Task objective
Images are to be omitted, and the rest of the records reproduced exactly.

Material provided
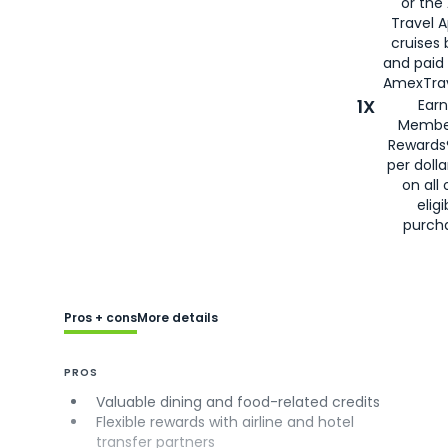
or the
Travel 
cruises
and paid
AmexTrav
1X
Earn
Membe
Rewards
per doll
on all 
eligi
purch
Pros + cons
More details
PROS
Valuable dining and food-related credits
Flexible rewards with airline and hotel
transfer partners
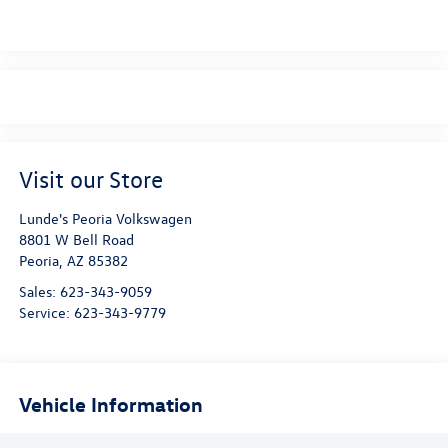
Visit our Store
Lunde's Peoria Volkswagen
8801 W Bell Road
Peoria
,
AZ
85382
Sales:
623-343-9059
Service:
623-343-9779
Vehicle Information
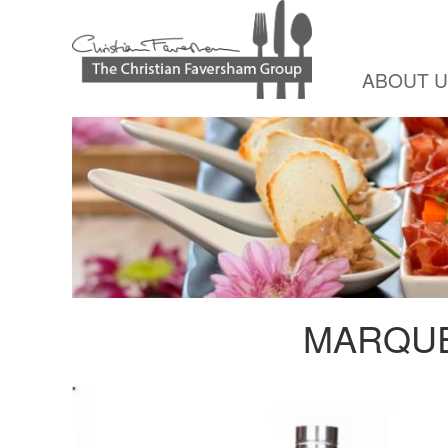
ABOUT 
MARQUE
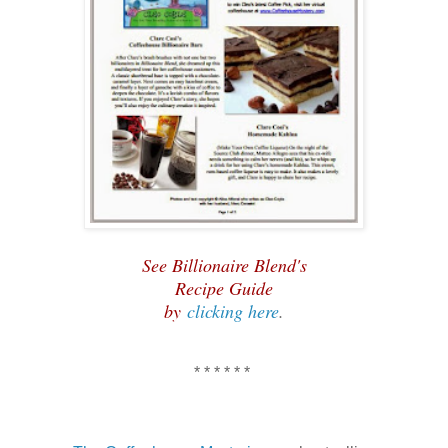
See Billionaire Blend's
Recipe Guide
by
clicking here
.
* * * * * *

Answer area
or the
Travel 
cruises
and paid
AmexTrav
1X
Earn
Membe
Rewards
per doll
on all 
eligi
purch
Pros + cons
More details
PROS
Valuable dining and food-related credits
Flexible rewards with airline and hotel
transfer partners
Visit our Store
Lunde's Peoria Volkswagen
8801 W Bell Road
Peoria
,
AZ
85382
Sales:
623-343-9059
Service:
623-343-9779
Vehicle Information
ABOUT 
MARQUE
See Billionaire Blend's
Recipe Guide
by
clicking here
.
* * * * * *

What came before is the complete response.